Again, it isn't my claim that people can live on 100 or 150 square feet - far from it. But gardens in fairly small spaces can make a critical difference in diets, providing a margin for survival. Nor am I claiming that this will keep billions people who are being systematically starved alive - far from it. Merely that any analysis of the mitigating factors might wish to include the nutritional and caloric content of garden production.
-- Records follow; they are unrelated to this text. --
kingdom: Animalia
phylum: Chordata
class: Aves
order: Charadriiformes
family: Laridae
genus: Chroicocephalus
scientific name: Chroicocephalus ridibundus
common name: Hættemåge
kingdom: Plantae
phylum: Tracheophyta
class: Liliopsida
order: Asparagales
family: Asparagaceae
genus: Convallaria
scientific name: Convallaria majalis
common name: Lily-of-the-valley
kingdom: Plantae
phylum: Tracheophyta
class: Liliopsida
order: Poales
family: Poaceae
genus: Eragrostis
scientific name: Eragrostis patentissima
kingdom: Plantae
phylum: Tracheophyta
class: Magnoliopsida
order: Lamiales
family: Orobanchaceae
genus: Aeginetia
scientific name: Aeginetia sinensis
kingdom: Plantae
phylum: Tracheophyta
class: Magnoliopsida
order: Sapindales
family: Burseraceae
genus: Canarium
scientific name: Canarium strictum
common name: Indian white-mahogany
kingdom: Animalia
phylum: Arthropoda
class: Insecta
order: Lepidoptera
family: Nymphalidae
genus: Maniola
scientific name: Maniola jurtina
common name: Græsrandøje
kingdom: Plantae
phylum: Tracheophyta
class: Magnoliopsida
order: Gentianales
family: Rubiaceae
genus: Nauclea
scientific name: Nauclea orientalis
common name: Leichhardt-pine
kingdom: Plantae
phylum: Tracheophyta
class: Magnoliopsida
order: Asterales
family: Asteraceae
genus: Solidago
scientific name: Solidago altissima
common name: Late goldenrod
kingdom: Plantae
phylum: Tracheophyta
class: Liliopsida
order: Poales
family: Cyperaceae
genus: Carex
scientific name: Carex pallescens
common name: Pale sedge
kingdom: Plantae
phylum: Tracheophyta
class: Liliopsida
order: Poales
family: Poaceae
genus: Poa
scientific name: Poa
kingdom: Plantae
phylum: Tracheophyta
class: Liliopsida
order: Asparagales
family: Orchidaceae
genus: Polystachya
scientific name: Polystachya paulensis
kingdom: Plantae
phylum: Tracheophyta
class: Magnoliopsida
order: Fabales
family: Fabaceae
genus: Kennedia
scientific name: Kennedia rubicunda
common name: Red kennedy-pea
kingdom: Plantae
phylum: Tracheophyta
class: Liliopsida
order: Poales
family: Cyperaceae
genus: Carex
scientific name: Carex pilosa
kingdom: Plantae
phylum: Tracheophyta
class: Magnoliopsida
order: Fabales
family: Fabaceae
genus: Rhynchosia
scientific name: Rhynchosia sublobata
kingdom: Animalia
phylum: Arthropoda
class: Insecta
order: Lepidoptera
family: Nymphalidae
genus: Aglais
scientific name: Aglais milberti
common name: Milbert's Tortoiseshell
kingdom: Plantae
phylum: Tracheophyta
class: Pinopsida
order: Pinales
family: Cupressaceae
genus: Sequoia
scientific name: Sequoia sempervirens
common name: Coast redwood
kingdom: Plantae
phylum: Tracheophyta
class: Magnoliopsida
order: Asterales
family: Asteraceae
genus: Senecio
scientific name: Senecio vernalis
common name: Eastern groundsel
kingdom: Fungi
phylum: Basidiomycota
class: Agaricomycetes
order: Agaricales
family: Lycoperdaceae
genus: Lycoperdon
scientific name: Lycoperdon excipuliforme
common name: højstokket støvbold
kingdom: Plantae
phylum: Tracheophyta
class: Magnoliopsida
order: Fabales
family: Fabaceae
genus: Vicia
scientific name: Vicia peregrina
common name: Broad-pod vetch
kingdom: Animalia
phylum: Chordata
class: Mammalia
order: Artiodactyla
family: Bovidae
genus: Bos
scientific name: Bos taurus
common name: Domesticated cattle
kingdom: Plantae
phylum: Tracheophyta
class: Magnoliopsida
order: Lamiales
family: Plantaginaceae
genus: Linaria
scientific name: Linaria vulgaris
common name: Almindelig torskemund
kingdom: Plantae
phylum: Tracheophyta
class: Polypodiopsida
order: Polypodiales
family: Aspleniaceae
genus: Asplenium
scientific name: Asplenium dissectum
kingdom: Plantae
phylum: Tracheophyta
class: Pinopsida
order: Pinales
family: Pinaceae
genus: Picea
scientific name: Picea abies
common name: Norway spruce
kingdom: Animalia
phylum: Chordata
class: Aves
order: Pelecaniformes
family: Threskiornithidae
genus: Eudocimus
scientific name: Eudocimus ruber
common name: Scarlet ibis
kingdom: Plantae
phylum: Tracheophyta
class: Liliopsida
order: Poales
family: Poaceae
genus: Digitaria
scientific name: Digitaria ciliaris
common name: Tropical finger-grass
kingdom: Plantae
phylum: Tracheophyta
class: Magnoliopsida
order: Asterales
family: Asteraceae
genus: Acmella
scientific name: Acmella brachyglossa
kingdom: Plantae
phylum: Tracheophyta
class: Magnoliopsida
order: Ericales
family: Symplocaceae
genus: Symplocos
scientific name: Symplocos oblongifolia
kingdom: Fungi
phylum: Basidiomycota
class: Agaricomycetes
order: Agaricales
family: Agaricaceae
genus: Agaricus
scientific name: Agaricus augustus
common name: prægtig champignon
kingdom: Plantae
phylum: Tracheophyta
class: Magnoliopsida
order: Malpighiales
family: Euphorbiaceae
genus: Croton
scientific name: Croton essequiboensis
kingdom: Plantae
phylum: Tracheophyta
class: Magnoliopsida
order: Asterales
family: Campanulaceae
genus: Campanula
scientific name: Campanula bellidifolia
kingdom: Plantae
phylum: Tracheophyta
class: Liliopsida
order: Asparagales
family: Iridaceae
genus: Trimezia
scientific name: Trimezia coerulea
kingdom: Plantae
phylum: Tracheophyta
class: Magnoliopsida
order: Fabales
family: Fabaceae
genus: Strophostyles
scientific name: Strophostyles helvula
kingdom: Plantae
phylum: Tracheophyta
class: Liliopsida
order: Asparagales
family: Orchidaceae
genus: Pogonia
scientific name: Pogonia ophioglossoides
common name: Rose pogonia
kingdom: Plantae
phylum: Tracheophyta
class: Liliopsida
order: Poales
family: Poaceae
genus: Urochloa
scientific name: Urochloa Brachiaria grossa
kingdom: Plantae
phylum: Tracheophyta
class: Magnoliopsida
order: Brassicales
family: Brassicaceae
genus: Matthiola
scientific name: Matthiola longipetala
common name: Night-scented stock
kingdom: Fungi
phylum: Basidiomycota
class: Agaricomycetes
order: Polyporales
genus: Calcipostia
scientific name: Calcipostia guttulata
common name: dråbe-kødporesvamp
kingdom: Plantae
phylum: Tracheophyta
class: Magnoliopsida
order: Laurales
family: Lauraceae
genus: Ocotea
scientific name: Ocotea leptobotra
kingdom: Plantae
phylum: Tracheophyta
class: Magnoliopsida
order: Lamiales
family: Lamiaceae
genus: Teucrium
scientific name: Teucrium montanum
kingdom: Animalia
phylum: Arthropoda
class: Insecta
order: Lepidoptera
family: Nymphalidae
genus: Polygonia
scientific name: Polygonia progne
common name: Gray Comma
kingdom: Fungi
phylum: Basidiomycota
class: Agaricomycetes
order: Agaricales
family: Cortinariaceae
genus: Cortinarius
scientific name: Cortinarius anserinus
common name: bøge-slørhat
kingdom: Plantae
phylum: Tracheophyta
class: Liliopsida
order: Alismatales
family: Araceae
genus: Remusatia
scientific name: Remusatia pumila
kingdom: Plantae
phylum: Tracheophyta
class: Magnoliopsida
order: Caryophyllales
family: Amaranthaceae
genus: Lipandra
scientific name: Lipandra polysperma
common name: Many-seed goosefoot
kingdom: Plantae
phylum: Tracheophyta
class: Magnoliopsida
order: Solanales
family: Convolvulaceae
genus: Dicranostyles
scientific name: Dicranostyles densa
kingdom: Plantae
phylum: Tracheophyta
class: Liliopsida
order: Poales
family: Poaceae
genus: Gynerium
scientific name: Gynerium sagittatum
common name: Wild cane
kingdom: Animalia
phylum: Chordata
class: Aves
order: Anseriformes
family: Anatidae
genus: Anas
It is also useful to think about the aggregate effects of such gardens - for example, Michael Hamm and Monique Baron have calculated that 3 million 200 square foot gardens in the state of New Jersey, *plus* existing farmland* would be sufficient to feed the state - if the gardens were planted into appropriately nutritious crops. That is, such a 200 square foot garden won't feed a person for a year, but the supplemental value does dramatically reduce the total amount of arable land required to feed a given region. Does this make sense? That is, gardens do not function as simply "supplemental, uncounted" calories - they produce some tiny percentage of needed calories, which added up on large enough scale, makes a huge dent in the practicalities of needed farmland.
There are number of fascinating analyses of this data in Koc, McRae et als _For Hunger Proof Cities_. But your larger point stands - no one is going to be producing all their food on a rooftop, and we will all need calorie crop production. Cuba kept importing rice, and Russia kept growing and importing wheat during the worst of their crises. But I think there's at least as great a tendency to underestimate the potential of small scale food production as there is to overestimate it.
Sharon
I am in agreement with you. Thanks for the leads on other studies. Much appreciated.